RECORDS FOR THE EXERCISE =>
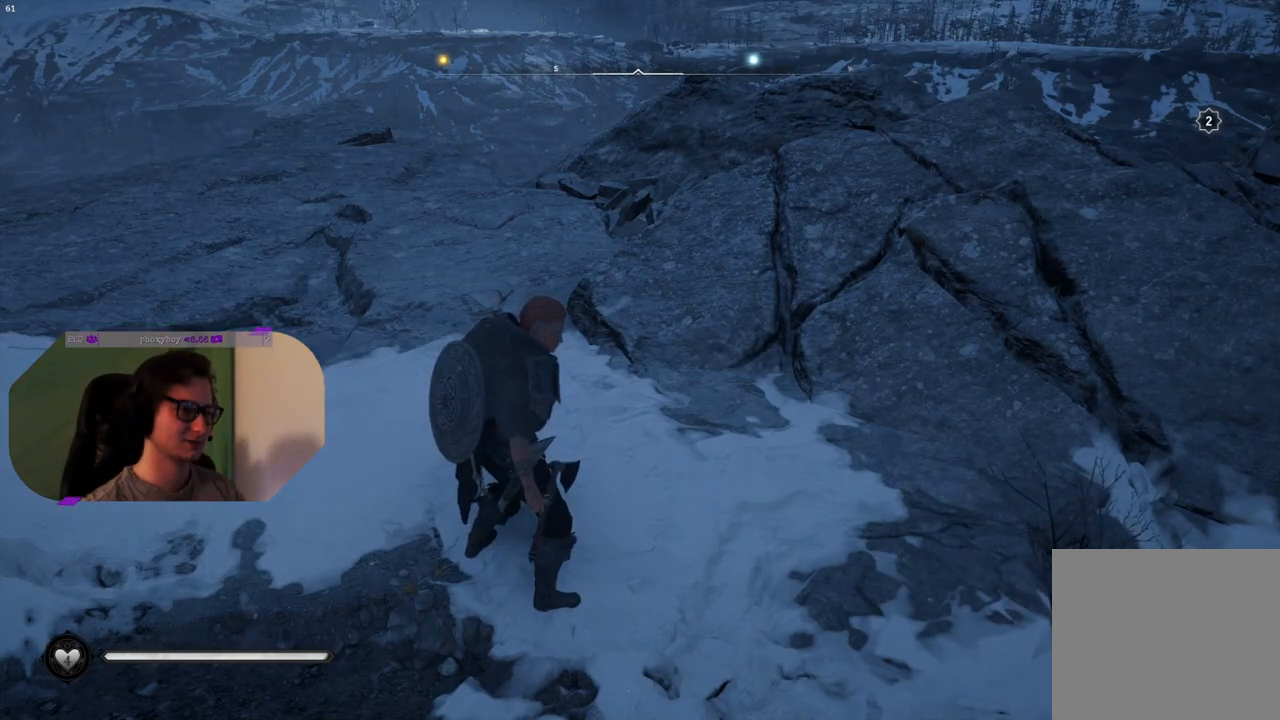
Gameplay with a controller (PlayStation layout); each line is a JSON object with the inputs held at the frame after it. "events" lists button and stick changes between this image and that frame as [ms after this image, input, new state], when the widget could be followed in between.
{"buttons": [], "left_stick": "center", "right_stick": "right", "events": [[250, "right_stick", "right"]]}
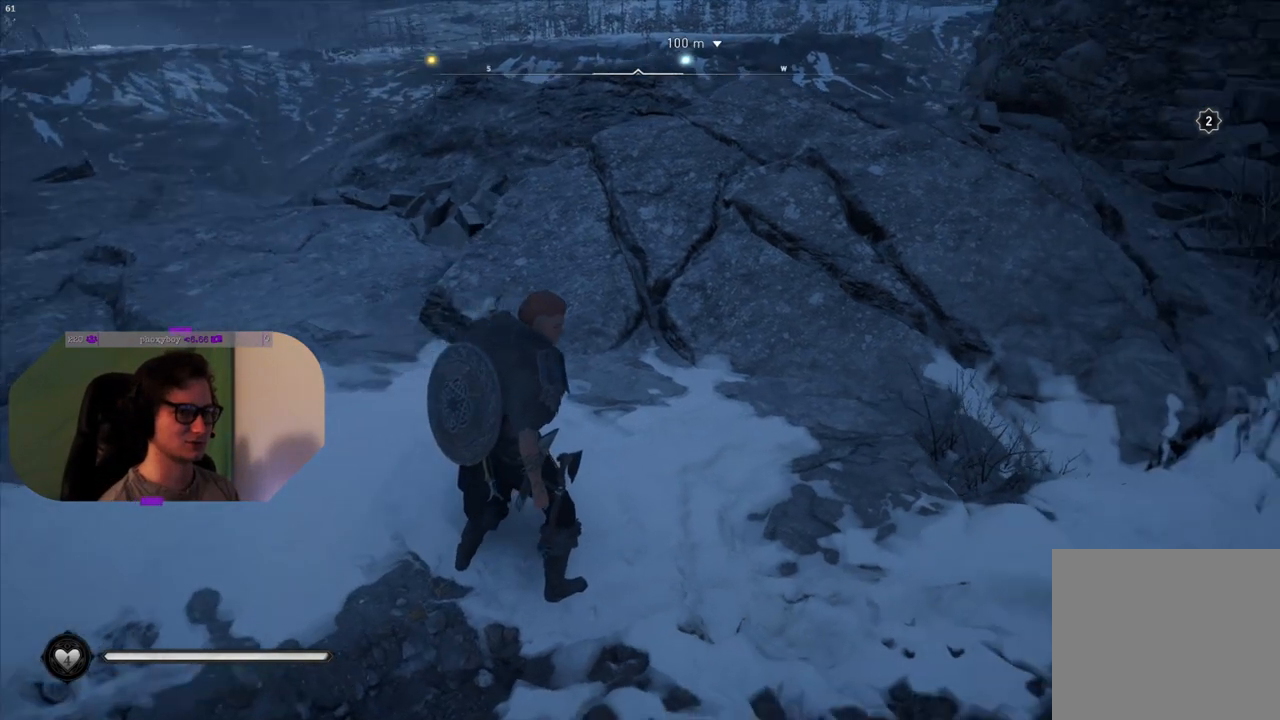
{"buttons": [], "left_stick": "up-left", "right_stick": "up-right", "events": [[133, "right_stick", "up-right"], [483, "left_stick", "up-left"]]}
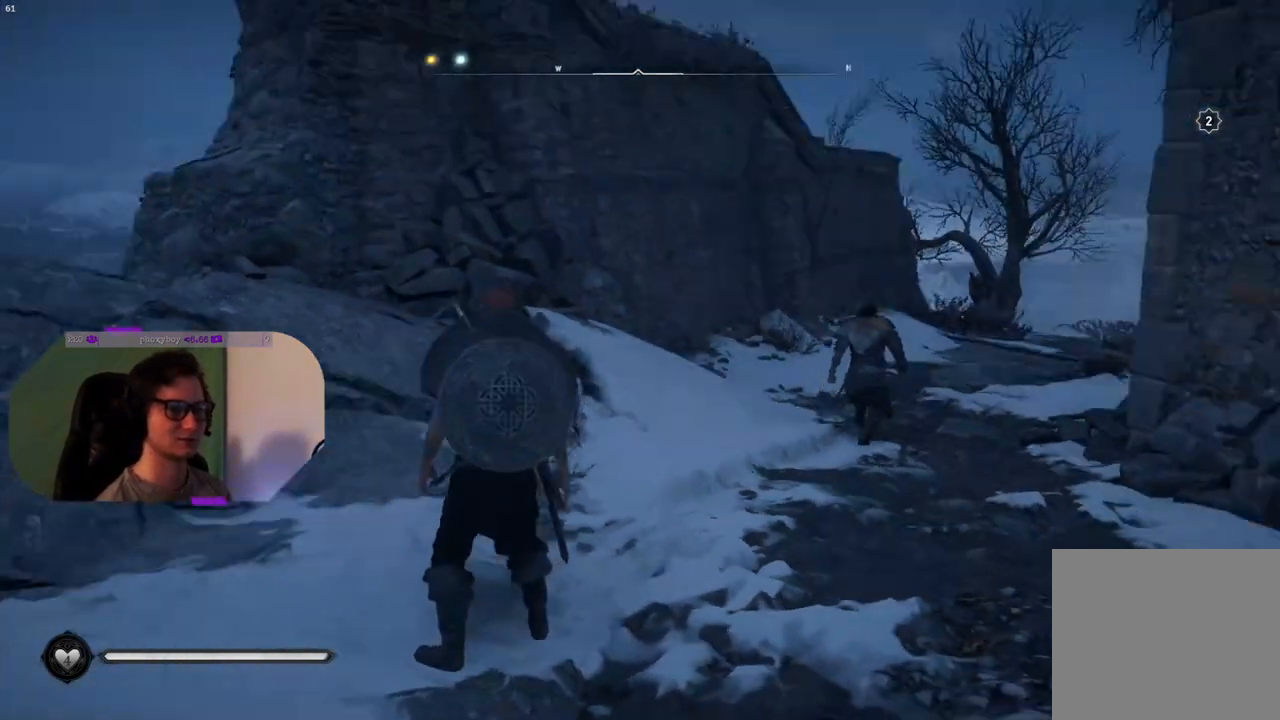
{"buttons": [], "left_stick": "up-left", "right_stick": "center", "events": [[50, "right_stick", "center"]]}
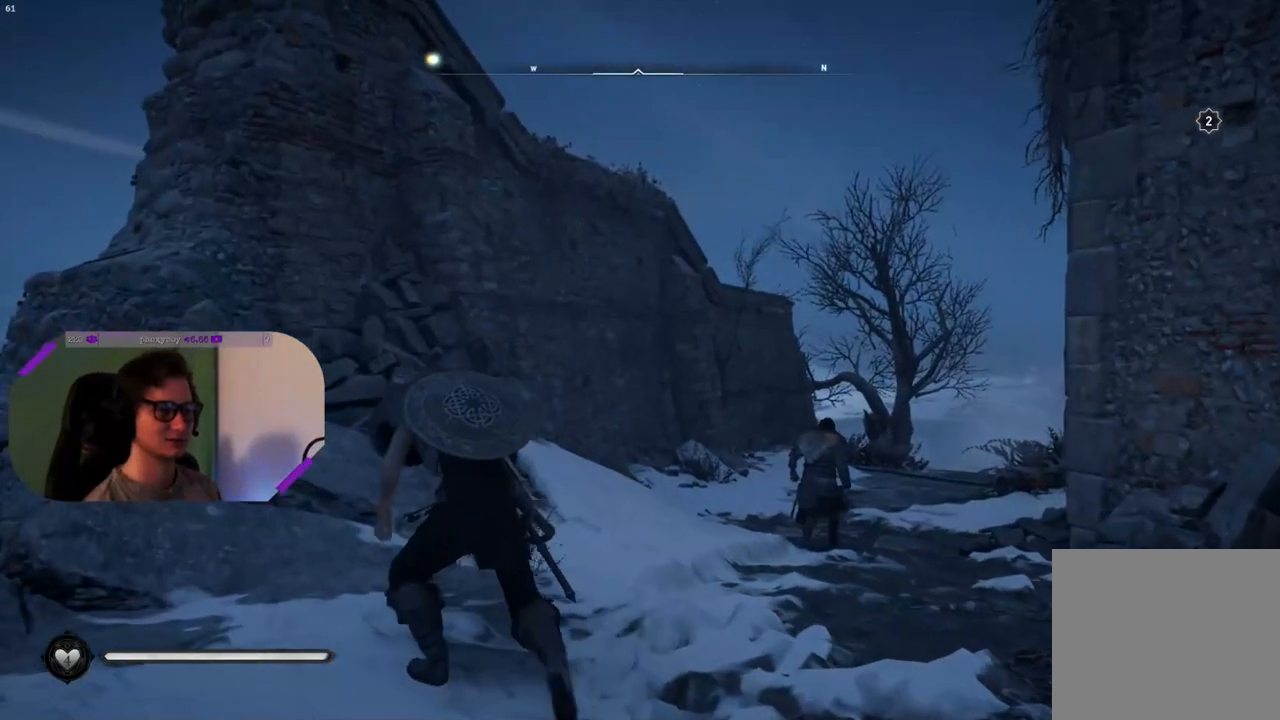
{"buttons": [], "left_stick": "up", "right_stick": "center", "events": [[33, "left_stick", "up"], [100, "right_stick", "down-right"], [483, "right_stick", "center"]]}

ABOUT THIS TASK =>
Scan the entries above for the string "center" and copy each line that contains it.

SOLUTION =>
{"buttons": [], "left_stick": "center", "right_stick": "right", "events": [[250, "right_stick", "right"]]}
{"buttons": [], "left_stick": "up-left", "right_stick": "center", "events": [[50, "right_stick", "center"]]}
{"buttons": [], "left_stick": "up", "right_stick": "center", "events": [[33, "left_stick", "up"], [100, "right_stick", "down-right"], [483, "right_stick", "center"]]}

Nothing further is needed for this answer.